- _INSTRUCTIONS TO FOLLOW_
Among the entries below, how many lines include the string "Table"? Answer with only the number.

:::

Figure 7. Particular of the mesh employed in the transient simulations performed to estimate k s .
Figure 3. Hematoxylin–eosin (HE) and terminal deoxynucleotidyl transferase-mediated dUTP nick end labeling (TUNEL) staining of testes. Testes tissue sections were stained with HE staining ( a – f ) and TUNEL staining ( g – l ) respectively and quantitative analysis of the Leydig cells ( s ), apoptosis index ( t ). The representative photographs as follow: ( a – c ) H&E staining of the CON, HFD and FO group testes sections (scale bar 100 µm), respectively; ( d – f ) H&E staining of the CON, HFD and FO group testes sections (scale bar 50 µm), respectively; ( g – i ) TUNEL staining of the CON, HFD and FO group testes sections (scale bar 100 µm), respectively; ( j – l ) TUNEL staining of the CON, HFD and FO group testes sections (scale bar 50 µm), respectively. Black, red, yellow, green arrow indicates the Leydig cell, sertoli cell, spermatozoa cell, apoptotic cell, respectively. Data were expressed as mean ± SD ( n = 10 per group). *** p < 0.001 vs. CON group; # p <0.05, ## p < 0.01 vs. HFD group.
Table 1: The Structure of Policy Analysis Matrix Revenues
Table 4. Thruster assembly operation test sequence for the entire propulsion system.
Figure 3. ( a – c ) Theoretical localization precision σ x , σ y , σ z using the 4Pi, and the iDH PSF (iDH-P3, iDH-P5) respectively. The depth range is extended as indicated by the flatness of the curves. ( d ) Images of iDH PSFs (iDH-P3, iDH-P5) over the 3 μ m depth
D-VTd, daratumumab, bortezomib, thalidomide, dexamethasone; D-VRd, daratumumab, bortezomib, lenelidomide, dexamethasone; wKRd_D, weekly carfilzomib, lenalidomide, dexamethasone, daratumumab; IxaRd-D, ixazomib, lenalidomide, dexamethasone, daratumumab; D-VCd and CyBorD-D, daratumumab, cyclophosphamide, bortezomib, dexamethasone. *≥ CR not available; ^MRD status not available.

:::

- _ANSWER TO THIS EXERCISE_
2